*Passage provided*.
_ _ _

Re: Complex queries & results

Posted by Robert Newson <ro...@gmail.com>.
"couch doesn't answer any query while it's doing its view updates."

This is not true, though it is the default behavior to block queries
until the view is up to date. Pass ?stale=ok to get results from the
view immediately (but not that the view won't be updated). See the new
?stale=update_after for a non-blocking view query that triggers a view
update asynchronously.

B.

On 8 June 2011 06:56, Marcello Nuccio <ma...@gmail.com> wrote:
> I have not tested it, but CouchDB 1.1 does have some improvements:
>
> http://docs.couchbase.org/couchdb-release-1.1/index.html#couchdb-release-1.1-etag
> http://docs.couchbase.org/couchdb-release-1.1/index.html#coudhdb-release-1.1-updateafter
>
> - Marcello
>
> 2011/6/8 Mark Hahn <ma...@boutiquing.com>:
>>> couch doesn't answer any query while it's doing its view updates.
>>
>> I was shocked when I first experienced this myself.  I posted here and found
>> the bad news.  This was the first and so far only serious wart I've found on
>> couch.
>>
>> I received replies suggesting that I put different views in separate design
>> docs.  Apparently the blocking only happens on the same design doc, at least
>> when updating the view code.  When one view in a design doc needs updating
>> it updates them all.  I haven't tried this yet.
>>
>> I also haven't yet played with the "stale" option, which allows reading docs
>> that are out-of-date.  Between the two options I've got my fingers crossed
>> that I can avoiding any real blocking.  Blocking a server is the worst sin
>> of all.
>>
>>
>> On Tue, Jun 7, 2011 at 9:49 PM, Torstein Krause Johansen <
>> torsteinkrausework@gmail.com> wrote:
>>
>>> On 07/06/11 14:21, Torstein Krause Johansen wrote:
>>>
>>>  On 06/06/11 22:09, Sean Copenhaver wrote:
>>>>
>>>
>>>  https://gist.github.com/1010318
>>>>>
>>>>> I tried this out with 10 docs fitting your example structure and with a
>>>>> plain query (no grouping, no filtering, reduce on) I get back:
>>>>>
>>>>> { John: 4, Jane: 6 }
>>>>>
>>>>
>>>> Looks spot on! Thank you _so_ much for doing this.
>>>>
>>>> I'm really curious how this performs, I will be-siege my couch with bulk
>>>> updates, giving it a big-ish data set while simultaneously be-siege it
>>>> with reads GETs querying this map/reduce you've created. Will be very
>>>> interesting.

_ _ _

*Information supplied*.
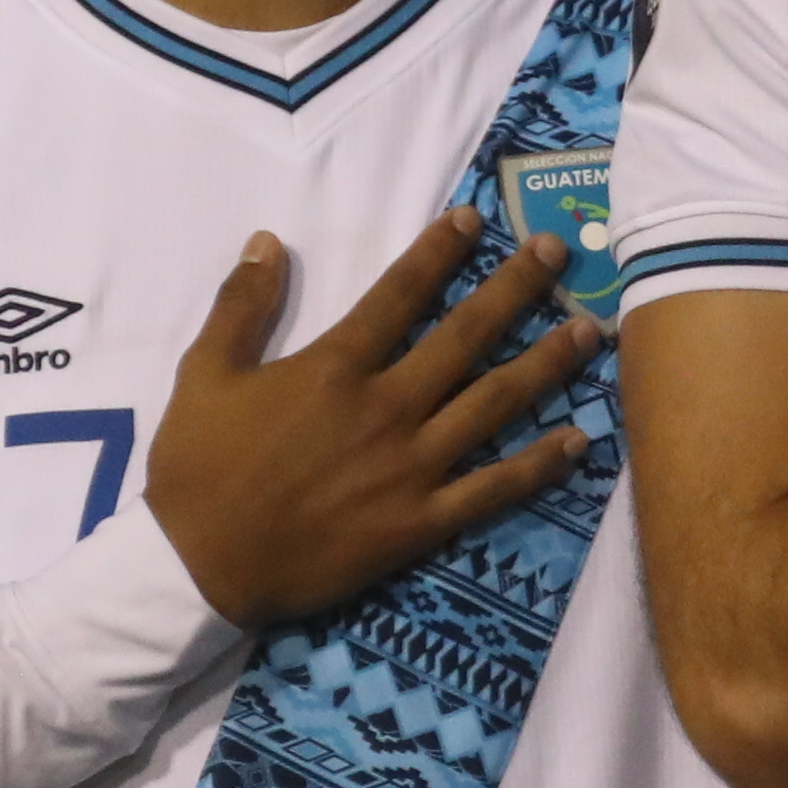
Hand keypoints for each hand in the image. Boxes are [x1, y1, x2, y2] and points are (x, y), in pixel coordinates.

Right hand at [145, 212, 604, 627]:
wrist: (201, 568)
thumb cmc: (197, 471)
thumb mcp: (202, 375)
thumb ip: (240, 306)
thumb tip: (268, 241)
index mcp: (335, 366)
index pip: (400, 293)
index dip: (441, 251)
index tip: (476, 220)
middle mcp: (387, 407)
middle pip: (466, 336)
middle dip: (516, 289)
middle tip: (557, 254)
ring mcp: (411, 466)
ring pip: (495, 403)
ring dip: (546, 363)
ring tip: (590, 330)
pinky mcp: (422, 521)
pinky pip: (494, 488)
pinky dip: (539, 465)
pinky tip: (578, 441)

_ _ _

*Task statement*. Reproduce the passage of the mailing-list post on CouchDB view queries between "Posted by Robert" and "update asynchronously.", inclusive.

*Task solution*.
Posted by Robert Newson <ro...@gmail.com>.
"couch doesn't answer any query while it's doing its view updates."

This is not true, though it is the default behavior to block queries
until the view is up to date. Pass ?stale=ok to get results from the
view immediately (but not that the view won't be updated). See the new
?stale=update_after for a non-blocking view query that triggers a view
update asynchronously.